> Selected text
=-=-=

Between 2010 and 2018, a large lava lake bubbled and spattered within Kilauea’s summit caldera. Then in May 2018, as part of a broader eruption that poured lava from fissures to the east, the lake swiftly drained and part of the caldera floor collapsed. This left a hole nearly as deep as One World Trade Center.
But that was not all Pele had in store. For about a year, the much-deeper and wider Halema‘uma‘u crater was relatively quiet. But in July 2019, helicopter pilots began to notice water pooling into a pond in the lowest part of the crater. Water levels have risen steadily ever since. Today, the lake—now with a rusty brown sheen on its surface due to chemical reactions taking place in the water—has an area larger than five football fields combined and a maximum depth of roughly 30 meters (100 feet).
The sequence of satellite images above shows Halema‘uma‘u crater before the lava lake drained (left), after the caldera floor had collapsed (middle), and after water pooled on the crater floor for nine months (right). The Operational Land Imager (OLI) on Landsat 8 acquired all three natural-color images.

=-=-=

> Your tasks
**a.** Reproduce the passage about Kilauea word for word, starting with "Between 2010 and" and going on through "World Trade Center.".
**b.** Answer these questions using the passage about Kilauea.
(i) In what month and year did helicopter pilots begin to notice water pooling in Halema‘uma‘u crater?
(ii) What is the lake's maximum depth?
(iii) Which instrument acquired the three natural-color images?

(Excerpts from a dataset)
=-=-=

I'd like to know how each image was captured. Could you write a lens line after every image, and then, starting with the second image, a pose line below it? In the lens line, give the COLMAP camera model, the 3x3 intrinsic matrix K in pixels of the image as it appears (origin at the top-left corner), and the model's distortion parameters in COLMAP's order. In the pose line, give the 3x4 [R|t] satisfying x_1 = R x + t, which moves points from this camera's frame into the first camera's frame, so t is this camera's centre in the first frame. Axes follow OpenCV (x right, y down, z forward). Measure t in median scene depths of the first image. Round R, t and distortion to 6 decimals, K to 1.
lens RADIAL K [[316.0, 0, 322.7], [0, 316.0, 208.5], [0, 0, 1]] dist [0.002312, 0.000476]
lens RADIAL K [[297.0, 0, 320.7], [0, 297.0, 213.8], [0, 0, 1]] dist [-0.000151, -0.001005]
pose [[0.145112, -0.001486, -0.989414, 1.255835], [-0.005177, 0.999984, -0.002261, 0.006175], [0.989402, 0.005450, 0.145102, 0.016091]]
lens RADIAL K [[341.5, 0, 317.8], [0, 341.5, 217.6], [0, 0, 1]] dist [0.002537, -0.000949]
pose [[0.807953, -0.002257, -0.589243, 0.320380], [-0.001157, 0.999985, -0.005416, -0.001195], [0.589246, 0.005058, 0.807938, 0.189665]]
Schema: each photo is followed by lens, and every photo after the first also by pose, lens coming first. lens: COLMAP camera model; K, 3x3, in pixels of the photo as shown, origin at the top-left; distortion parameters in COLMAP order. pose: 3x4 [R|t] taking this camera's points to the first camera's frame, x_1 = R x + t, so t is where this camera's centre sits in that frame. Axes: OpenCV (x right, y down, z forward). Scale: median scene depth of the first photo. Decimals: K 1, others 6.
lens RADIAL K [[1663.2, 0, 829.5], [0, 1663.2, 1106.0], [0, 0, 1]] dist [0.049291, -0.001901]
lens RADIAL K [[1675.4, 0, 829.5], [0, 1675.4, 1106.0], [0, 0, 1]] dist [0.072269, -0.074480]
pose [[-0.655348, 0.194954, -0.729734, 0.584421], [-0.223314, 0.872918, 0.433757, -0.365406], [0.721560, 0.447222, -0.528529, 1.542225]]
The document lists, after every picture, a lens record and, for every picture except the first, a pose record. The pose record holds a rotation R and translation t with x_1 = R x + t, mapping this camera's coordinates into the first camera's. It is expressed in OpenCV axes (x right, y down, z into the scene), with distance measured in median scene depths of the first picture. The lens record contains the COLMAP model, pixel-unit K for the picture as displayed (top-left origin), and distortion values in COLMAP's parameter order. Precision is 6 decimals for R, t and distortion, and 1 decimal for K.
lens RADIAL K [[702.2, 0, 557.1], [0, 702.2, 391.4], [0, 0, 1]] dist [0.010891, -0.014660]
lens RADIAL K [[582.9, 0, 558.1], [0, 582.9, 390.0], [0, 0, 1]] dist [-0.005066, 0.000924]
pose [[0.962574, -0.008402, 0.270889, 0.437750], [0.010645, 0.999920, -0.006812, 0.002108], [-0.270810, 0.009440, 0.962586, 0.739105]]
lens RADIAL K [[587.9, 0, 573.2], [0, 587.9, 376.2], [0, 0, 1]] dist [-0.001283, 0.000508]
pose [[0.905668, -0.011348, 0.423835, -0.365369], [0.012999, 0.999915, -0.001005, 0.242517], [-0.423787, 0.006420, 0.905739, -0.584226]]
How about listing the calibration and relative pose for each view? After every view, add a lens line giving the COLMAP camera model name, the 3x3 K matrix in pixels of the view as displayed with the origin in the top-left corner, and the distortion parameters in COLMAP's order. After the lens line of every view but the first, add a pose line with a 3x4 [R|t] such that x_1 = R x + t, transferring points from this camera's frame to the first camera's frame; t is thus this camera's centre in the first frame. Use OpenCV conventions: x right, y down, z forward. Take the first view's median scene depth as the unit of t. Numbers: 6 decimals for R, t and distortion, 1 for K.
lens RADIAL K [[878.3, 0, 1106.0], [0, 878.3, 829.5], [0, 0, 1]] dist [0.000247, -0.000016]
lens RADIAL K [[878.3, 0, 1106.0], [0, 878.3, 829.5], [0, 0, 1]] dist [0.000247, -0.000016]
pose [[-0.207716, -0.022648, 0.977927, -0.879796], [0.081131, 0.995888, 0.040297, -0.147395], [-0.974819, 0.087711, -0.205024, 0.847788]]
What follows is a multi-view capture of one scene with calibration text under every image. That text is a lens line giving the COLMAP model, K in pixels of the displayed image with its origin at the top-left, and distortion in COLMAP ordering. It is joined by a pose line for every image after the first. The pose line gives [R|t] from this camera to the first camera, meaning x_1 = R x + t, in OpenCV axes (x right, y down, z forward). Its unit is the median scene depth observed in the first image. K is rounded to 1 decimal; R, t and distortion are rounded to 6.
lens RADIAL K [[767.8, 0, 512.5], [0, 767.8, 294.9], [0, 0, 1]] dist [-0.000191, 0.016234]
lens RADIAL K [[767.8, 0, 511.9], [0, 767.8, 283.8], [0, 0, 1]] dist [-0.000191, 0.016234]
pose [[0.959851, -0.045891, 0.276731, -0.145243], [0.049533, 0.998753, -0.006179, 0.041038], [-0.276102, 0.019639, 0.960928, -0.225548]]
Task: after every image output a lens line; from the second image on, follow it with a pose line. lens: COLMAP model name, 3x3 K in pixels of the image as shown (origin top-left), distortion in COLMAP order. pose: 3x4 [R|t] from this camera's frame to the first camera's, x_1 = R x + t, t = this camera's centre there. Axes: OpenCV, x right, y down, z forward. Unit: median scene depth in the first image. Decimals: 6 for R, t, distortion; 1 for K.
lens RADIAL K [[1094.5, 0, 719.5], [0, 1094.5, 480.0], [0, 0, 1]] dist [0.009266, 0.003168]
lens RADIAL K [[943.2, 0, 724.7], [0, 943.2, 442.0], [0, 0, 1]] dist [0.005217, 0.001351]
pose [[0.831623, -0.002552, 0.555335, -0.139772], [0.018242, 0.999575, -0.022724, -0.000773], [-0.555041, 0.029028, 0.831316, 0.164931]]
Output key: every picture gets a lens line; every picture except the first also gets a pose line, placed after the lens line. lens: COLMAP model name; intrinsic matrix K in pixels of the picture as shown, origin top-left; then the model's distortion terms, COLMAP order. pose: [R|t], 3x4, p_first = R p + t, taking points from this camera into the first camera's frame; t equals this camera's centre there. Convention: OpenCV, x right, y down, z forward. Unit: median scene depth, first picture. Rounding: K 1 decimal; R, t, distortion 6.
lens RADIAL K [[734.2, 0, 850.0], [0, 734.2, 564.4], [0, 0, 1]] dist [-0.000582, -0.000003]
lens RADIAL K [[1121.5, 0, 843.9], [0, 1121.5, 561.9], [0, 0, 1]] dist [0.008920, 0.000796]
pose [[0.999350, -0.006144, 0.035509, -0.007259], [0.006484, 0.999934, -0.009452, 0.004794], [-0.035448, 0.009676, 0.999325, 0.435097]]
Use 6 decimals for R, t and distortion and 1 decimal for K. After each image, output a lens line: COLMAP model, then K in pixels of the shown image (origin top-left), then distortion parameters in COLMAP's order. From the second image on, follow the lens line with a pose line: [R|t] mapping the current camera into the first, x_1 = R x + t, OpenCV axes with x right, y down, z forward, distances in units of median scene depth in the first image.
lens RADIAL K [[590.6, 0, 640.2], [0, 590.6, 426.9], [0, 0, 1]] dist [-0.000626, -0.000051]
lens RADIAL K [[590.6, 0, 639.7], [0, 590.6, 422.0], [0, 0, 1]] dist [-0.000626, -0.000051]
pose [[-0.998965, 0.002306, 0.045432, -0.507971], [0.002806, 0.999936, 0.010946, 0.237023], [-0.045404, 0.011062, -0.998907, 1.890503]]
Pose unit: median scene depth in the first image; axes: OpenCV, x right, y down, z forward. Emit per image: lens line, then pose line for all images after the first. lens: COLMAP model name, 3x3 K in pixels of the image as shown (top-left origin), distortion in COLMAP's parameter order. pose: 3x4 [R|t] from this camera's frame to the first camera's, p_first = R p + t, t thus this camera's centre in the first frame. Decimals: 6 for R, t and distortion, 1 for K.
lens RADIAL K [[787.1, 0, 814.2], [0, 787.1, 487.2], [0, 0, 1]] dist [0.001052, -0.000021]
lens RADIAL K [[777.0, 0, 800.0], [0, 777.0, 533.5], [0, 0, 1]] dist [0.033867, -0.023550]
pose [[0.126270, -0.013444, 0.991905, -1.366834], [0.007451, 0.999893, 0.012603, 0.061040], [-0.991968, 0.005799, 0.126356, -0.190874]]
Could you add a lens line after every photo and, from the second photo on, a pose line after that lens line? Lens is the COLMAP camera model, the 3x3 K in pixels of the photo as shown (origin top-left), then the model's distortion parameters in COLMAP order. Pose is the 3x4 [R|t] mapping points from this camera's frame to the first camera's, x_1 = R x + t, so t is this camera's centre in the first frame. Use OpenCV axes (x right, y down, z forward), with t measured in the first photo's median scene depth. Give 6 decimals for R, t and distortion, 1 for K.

=-=-=

> Per-task outputs
**a.**
Between 2010 and 2018, a large lava lake bubbled and spattered within Kilauea’s summit caldera. Then in May 2018, as part of a broader eruption that poured lava from fissures to the east, the lake swiftly drained and part of the caldera floor collapsed. This left a hole nearly as deep as One World Trade Center.

**b.**
(i) July 2019
(ii) Roughly 30 meters (100 feet)
(iii) The Operational Land Imager (OLI) on Landsat 8